[Document excerpt]:
SW: Actually, the swimming and drinking elements of the novel came about independently; it wasn’t until I was leafing through the published book, considering scenes for readings, that I noticed how much drinking goes on. Prohibition was a time when people (at least those who could get their hands on booze) drank twice as much as they might have had there not been a rule telling them they couldn’t. But in keeping with your question—I only became aware of the metaphorical implications and relationship between swimming and drinking after the book was written. I thought it was funny and somewhat apt because if you look up "swim" in the dictionary, you’ll find a few definitions, the first being: 1) to propel the body through water by working the arms and legs; and 2) to experience a dizzy or confused feeling in the head. I thought the definitions were funny, in part because Savi (the protagonist) excels at both forms of "swimming."

JW: You’ve submerged your characters in the Prohibition era with 1920s diction and lots of period details, including the satin crêpe dress that Savanna wears to a fancy lunch, and the explosion of flares and flash powder at a photo shoot. What was your research process like for the story’s historical side?

SW: I read 1920s literature voraciously. I also watched movies, both old movies and contemporary movies depicting the 1920s. One of my professors at UBC told me I needed to immerse so deeply into the era that the idea of wearing pants should feel totally ridiculous.

JW: Despite Savi’s incredible talent and drive, she can also be her own worst critic—she berates herself for her real and perceived failures, and is often easily swayed by other people’s opinions of her. While you were writing this novel, did you have your own inner naysayer? And if so, were you able to drown it?

SW: I think there is something about the writing process that can bring out the purest form of insecurity. I definitely had spells where I felt like I could use a drink before noon. For me, the most difficult times were when I had to re-immerse myself into the project after periods of being away from it. Or when I had to prioritize/justify the time I needed to properly write the book. Sometimes that meant asking for time off work, sometimes it meant protecting my writing time from social temptations. But once I was back in the text, the period, the story, and especially into Savi’s voice—that’s when she would become autonomous again and start taking off and doing things I hadn’t expected. That part is the best, when time becomes fluid and you’re lost in this other world. It was during these stretches that I was able to drown the challenging thoughts.

JW: Who are some of your writing influences? Are you reading anything especially delightful right now?

[Task set]:
• 1. Please repeat the interview passage starting at "JW: Despite Savi’s" and ending at "to drown it?".
• 2. In the interview, SW describes being back in certain things, after which Savi would become autonomous again. List each thing named there.

[Source material]:

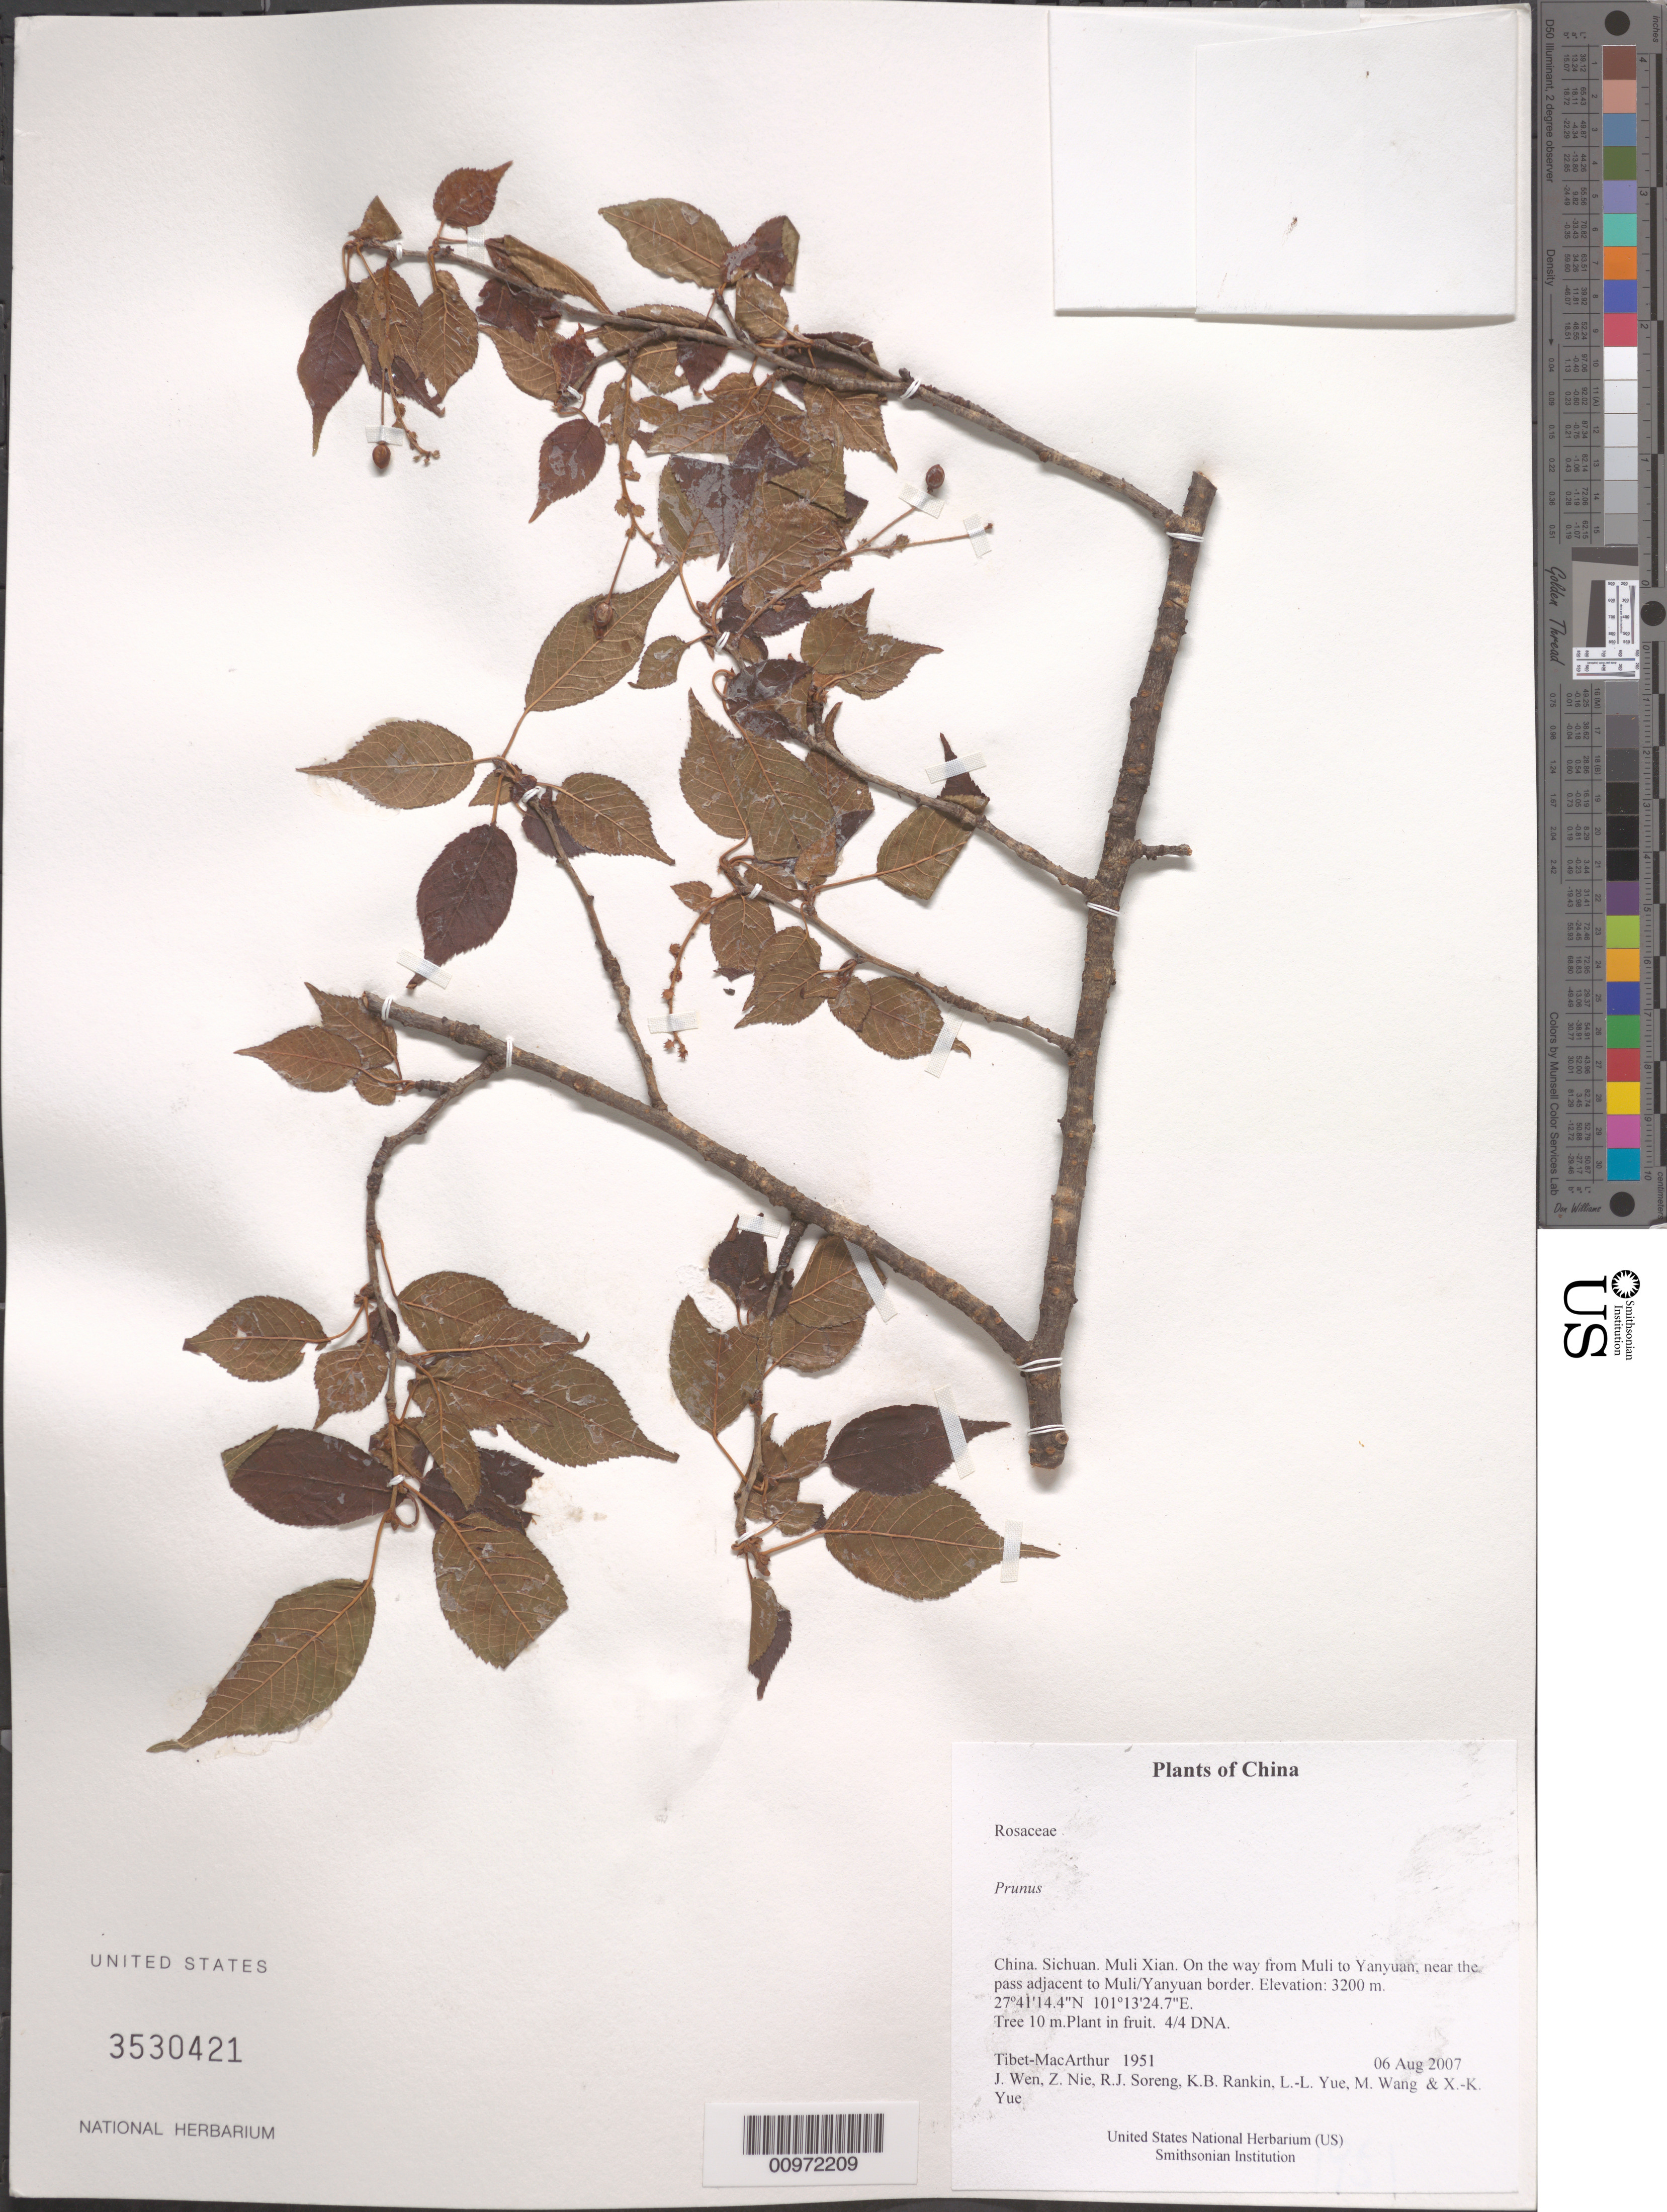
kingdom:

[Written answers]:
• 1.
JW: Despite Savi’s incredible talent and drive, she can also be her own worst critic—she berates herself for her real and perceived failures, and is often easily swayed by other people’s opinions of her. While you were writing this novel, did you have your own inner naysayer? And if so, were you able to drown it?

• 2.
- the text
- the period
- the story
- Savi's voice